----- INPUT MATERIAL -----

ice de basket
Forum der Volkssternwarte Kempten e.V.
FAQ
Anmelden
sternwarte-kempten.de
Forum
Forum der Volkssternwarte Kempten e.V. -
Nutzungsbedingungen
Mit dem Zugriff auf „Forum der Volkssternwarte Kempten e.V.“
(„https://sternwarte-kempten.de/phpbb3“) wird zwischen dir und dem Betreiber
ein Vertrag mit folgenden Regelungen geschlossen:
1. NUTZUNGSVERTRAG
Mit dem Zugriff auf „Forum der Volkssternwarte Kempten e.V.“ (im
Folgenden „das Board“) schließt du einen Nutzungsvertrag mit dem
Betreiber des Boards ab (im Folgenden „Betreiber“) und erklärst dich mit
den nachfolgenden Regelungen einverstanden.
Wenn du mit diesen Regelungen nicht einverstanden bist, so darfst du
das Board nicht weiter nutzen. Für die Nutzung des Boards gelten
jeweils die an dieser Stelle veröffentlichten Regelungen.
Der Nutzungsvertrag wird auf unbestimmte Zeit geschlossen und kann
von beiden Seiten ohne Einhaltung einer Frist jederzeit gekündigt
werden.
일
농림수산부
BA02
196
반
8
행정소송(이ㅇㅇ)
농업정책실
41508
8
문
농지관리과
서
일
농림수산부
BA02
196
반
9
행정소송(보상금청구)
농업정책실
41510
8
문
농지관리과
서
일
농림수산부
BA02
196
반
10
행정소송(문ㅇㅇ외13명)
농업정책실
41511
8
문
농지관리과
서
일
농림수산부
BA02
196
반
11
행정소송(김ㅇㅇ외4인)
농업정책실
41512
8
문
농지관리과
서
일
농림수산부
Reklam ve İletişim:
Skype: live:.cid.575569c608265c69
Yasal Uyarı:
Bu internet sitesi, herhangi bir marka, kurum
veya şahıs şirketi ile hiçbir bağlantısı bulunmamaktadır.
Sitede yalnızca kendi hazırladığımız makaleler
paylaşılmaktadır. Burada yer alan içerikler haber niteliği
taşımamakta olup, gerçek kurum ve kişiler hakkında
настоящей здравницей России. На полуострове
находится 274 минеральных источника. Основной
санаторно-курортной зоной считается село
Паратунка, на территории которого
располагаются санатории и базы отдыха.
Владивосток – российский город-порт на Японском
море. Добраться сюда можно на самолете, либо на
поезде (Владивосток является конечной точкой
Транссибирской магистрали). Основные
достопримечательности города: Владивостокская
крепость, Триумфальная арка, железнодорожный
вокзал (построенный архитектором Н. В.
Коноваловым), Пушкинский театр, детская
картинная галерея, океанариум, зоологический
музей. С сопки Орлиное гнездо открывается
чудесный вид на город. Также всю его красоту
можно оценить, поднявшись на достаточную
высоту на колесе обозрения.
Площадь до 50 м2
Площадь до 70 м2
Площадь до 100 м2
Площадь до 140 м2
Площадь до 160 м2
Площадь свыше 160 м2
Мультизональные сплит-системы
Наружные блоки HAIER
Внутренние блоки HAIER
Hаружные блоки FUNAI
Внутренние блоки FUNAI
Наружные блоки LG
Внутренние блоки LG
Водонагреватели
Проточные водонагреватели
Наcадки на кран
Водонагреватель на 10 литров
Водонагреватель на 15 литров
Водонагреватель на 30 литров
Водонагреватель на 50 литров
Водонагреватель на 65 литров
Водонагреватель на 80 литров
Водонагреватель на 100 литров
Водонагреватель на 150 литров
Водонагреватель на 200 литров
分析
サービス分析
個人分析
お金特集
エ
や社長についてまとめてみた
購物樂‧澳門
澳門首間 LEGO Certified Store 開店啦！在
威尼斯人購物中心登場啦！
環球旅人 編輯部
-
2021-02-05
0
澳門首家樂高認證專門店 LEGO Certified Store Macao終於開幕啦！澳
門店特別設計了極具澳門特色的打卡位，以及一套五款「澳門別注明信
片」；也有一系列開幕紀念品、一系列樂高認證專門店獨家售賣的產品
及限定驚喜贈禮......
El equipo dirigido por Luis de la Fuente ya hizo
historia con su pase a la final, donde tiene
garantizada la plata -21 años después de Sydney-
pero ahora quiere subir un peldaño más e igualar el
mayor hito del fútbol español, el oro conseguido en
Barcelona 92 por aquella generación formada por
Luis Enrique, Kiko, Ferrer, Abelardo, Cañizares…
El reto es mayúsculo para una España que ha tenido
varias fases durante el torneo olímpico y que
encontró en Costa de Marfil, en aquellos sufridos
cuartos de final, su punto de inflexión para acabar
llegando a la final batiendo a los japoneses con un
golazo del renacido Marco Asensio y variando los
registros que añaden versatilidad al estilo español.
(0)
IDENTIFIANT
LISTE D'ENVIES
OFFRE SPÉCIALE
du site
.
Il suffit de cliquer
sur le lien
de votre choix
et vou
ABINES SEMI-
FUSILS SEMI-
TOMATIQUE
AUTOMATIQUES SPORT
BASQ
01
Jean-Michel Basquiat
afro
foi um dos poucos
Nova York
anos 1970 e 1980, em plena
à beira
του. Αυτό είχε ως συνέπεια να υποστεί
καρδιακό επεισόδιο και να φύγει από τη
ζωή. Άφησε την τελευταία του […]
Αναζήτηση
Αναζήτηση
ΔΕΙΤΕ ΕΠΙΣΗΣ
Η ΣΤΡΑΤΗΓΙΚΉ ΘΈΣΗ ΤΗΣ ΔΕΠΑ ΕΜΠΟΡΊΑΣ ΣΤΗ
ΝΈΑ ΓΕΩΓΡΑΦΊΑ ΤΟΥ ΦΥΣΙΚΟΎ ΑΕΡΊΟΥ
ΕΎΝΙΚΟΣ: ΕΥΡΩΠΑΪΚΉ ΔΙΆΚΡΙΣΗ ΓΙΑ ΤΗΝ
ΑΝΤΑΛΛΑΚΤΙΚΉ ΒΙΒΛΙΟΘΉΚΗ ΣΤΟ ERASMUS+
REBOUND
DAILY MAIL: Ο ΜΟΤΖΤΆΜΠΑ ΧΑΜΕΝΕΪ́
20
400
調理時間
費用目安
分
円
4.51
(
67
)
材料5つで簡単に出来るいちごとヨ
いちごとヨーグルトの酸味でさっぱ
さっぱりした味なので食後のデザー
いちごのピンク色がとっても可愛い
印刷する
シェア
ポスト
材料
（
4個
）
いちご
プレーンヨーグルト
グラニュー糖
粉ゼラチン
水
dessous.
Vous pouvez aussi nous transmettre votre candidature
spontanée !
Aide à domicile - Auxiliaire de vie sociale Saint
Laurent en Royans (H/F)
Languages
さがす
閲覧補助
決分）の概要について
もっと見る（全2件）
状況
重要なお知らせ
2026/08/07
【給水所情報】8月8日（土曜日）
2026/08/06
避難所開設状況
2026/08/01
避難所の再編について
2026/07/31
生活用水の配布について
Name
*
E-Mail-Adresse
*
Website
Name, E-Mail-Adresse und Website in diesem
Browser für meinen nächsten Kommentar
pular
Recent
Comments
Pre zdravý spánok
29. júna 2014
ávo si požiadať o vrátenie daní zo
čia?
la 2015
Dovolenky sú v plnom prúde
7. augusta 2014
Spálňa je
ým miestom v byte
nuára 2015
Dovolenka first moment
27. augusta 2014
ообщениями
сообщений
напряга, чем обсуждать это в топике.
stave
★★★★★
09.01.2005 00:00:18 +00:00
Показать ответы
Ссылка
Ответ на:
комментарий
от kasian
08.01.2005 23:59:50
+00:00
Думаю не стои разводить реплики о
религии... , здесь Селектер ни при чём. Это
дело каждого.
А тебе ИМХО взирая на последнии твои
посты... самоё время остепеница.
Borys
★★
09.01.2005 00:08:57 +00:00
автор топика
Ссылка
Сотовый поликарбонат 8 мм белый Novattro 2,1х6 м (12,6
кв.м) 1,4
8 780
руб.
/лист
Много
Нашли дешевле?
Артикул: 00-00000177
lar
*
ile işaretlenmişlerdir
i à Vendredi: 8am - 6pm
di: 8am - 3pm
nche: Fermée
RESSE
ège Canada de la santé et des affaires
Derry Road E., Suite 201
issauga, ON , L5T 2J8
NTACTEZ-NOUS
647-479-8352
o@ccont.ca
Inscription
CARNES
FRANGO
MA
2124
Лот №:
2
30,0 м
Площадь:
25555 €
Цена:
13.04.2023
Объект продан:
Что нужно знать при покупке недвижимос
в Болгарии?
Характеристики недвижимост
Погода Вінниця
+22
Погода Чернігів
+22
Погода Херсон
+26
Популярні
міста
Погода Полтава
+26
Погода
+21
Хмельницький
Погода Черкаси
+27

-----

- PROBLEM STATEMENT
Going through the records above, state how many lines include the word "FUNAI", and give no other text.

- EXERCISE ANSWER
2